When CMMC version 1.0 was released in January, the CMMC-AB announced that achieving compliance with the Defense Federal Acquisition Regulation Supplement (DFARS) was a good place for small businesses to start toward CMMC certification. Based on the fact that the NIST is going to be involved in the development of training and certification for assessors and that NIST SP 800-171 has been the “gold standard” for cybersecurity measures for DoD contracts in the past, Dox Electronics is also recommending businesses look at achieving those standards as well if they haven’t already done so.
Several third-party vendors, including Dox, are now assisting businesses with preparation for CMMC certification by conducting cybersecurity audits to ensure DFARS and NIST 800-171 compliance. Although the CMMC-AB has not yet developed a training program for assessors, the publication of the CMMC standard has enabled prospective assessors to offer their own informal gap assessments against the published standard. Again, no one can become CMMC certified yet, but conducting these gap assessments will prepare hopeful DoD contractors and subcontractors with a starting point. Additionally, Exostar, of which Dox is a partner, has unveiled a risk management tool to help organizations within the DIB that intend to conform to NIST SP 800-171 security controls in preparation for CMMC audits.
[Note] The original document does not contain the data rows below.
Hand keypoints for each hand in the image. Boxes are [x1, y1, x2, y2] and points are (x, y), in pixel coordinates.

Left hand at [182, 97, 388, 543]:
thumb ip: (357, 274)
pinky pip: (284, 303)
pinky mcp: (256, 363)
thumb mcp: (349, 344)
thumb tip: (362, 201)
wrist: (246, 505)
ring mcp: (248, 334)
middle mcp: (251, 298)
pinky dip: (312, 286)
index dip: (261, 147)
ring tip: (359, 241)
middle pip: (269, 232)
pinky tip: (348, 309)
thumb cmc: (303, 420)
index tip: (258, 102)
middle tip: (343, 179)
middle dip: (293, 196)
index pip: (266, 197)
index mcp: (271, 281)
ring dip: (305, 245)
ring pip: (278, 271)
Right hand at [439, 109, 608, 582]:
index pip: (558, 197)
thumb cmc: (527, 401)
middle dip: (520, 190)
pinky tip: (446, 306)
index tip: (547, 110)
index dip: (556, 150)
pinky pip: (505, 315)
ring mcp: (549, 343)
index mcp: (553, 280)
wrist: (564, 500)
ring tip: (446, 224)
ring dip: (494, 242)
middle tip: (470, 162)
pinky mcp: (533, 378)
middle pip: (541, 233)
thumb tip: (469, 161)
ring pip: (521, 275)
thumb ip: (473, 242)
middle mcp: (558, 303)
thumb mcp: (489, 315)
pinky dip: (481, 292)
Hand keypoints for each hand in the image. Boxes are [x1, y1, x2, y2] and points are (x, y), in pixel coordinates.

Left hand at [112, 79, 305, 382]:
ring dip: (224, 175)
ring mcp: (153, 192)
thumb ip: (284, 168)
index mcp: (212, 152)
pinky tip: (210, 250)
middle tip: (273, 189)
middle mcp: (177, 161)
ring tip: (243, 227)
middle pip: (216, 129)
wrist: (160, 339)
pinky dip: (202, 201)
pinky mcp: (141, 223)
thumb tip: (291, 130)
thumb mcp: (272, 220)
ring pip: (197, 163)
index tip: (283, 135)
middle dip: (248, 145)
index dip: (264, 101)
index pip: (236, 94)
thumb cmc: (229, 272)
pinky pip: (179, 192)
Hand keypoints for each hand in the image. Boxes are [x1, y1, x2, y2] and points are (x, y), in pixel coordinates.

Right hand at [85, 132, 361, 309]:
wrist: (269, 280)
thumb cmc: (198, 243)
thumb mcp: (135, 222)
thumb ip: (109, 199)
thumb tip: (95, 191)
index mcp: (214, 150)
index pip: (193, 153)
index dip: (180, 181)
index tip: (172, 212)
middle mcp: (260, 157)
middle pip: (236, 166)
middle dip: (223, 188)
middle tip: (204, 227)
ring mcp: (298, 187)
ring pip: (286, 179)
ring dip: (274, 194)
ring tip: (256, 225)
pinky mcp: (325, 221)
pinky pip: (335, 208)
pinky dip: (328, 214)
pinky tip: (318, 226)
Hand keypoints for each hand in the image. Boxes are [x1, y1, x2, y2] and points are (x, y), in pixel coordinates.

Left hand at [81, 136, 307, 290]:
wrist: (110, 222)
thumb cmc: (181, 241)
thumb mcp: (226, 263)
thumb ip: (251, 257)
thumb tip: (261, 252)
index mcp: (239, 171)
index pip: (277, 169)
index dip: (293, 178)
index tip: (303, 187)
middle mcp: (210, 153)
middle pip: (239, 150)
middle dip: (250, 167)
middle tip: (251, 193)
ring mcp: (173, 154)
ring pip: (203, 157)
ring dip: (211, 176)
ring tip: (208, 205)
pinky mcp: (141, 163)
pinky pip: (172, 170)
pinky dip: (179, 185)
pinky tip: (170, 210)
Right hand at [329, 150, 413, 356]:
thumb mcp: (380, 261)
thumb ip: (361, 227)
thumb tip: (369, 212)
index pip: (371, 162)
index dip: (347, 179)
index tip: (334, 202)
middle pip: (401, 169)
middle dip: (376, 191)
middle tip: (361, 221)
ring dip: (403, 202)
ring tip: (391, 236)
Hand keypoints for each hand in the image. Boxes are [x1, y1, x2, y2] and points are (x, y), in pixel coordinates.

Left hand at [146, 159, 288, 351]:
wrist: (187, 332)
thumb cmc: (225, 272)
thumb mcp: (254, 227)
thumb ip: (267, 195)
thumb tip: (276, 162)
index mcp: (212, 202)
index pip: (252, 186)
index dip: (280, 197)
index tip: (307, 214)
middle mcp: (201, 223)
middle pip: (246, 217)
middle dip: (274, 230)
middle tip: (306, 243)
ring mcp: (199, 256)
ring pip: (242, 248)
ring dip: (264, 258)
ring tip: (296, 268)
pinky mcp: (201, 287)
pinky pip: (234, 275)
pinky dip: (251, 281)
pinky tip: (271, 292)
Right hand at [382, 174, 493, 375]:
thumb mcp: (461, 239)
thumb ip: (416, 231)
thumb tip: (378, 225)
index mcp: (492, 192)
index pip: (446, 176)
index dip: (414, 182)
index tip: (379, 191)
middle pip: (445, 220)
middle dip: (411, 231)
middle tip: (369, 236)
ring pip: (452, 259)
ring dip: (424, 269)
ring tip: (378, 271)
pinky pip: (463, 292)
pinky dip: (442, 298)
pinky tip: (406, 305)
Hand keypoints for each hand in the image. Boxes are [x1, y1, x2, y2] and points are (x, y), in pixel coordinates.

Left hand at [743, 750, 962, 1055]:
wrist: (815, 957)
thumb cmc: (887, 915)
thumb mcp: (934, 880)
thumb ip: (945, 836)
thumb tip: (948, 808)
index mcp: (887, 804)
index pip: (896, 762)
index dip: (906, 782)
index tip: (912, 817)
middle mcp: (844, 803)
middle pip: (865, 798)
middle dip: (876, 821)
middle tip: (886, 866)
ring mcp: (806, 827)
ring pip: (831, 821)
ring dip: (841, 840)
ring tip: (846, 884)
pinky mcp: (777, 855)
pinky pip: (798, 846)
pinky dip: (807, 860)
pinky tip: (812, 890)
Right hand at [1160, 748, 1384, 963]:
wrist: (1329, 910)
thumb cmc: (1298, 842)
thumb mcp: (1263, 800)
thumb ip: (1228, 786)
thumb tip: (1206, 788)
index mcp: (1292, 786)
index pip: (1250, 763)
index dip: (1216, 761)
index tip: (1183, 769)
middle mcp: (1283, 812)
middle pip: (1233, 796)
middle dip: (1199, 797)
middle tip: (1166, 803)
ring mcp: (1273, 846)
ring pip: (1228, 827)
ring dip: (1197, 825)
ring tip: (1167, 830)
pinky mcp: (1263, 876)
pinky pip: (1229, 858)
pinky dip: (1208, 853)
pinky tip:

By starting the process of achieving DFARS and NIST 800-171 certification now, businesses can get a head start on the competition. Those who begin audits and implementation of these cybersecurity standards will have a competitive edge over other organizations that wait for the CMMC assessors to be licensed.
The Reciprocity Option
In a recent blog by MeriTalk, Arrington said work is being done to provide reciprocity between CMMC and the Federal Risk and Authorization Management Program (FedRAMP) certifications. That means if a vendor has FedRAMP certification, they will also be considered CMMC certified.
“They’ve [FedRAMP Program Management Office] already reached out and they’re working through that reciprocity,” Arrington stated during an April 29 CMMC Unpacking webinar, according to the MeriTalk blog. “You, as a taxpayer, paid for FedRAMP. I don’t want you to pay again.”
The same blog reported that Arrington has requested the CMMC-AB give reciprocity to any vendor that has the authority to operate with the Federal government through a third-party certification system such as FedRAMP. The condition to the reciprocity is that vendors will have to close their Plan of Actions and Milestones (POA&Ms) and adjudicate them to close gaps in a way the CMMC-AB is “comfortable with.”